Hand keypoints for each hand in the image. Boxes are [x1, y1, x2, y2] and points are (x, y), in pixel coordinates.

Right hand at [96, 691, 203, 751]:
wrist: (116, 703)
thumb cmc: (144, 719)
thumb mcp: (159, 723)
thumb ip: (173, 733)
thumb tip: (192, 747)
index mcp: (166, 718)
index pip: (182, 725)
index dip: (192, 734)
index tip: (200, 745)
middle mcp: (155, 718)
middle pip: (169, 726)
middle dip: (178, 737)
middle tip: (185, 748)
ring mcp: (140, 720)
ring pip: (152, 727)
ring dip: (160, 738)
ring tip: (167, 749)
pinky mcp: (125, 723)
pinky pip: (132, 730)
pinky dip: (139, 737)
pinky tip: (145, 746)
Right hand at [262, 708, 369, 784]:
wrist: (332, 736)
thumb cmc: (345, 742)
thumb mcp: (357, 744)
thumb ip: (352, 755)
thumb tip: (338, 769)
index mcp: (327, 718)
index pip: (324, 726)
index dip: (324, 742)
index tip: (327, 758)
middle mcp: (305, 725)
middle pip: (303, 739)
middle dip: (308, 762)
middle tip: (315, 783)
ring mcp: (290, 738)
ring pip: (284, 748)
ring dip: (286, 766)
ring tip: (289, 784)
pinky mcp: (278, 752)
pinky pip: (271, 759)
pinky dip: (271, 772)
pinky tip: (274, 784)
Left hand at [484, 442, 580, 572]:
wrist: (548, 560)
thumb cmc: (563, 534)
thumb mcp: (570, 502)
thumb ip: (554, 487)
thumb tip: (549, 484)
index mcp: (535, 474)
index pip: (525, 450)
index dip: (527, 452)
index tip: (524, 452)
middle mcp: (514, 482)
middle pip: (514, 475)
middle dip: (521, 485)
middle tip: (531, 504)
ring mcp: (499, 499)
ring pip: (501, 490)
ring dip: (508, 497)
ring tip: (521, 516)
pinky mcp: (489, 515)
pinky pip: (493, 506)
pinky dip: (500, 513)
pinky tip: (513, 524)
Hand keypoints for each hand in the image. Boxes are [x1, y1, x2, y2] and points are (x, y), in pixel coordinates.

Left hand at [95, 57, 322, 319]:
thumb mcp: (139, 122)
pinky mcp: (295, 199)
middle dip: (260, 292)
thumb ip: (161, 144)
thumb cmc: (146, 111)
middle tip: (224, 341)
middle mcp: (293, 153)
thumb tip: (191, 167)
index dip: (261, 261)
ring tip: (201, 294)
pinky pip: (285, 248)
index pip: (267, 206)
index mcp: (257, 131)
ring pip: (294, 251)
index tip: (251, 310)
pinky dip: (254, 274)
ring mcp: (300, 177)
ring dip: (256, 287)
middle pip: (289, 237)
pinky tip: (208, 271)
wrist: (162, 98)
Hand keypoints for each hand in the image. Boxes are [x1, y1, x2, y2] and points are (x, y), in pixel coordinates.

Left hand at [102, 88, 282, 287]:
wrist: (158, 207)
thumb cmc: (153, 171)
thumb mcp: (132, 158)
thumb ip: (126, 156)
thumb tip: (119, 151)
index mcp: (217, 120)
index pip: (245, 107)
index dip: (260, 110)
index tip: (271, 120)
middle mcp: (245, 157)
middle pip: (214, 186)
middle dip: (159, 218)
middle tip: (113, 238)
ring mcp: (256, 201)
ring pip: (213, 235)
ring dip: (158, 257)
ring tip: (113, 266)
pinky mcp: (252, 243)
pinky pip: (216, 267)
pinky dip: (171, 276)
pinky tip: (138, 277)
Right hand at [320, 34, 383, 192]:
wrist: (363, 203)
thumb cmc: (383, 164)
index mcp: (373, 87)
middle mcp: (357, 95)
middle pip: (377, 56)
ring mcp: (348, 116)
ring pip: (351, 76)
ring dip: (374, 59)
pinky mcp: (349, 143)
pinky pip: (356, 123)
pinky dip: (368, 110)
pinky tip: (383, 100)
◇ ◇ ◇ ◇ ◇ ◇ ◇
• [What the task asks]:
Please copy, exactly as written, every line in the listing above from the line with "thumb tip: (119, 151)" up to and including the line with "pinky pip: (216, 267)".

• [Answer for this exercise]:
thumb tip: (119, 151)
index mcp: (217, 120)
index pip: (245, 107)
index dip: (260, 110)
index tip: (271, 120)
middle mcp: (245, 157)
middle pip: (214, 186)
middle dip: (159, 218)
middle tip: (113, 238)
ring mcp: (256, 201)
ring pip: (213, 235)
ring dip: (158, 257)
ring tip: (113, 266)
pinky mcp: (252, 243)
pinky pip: (216, 267)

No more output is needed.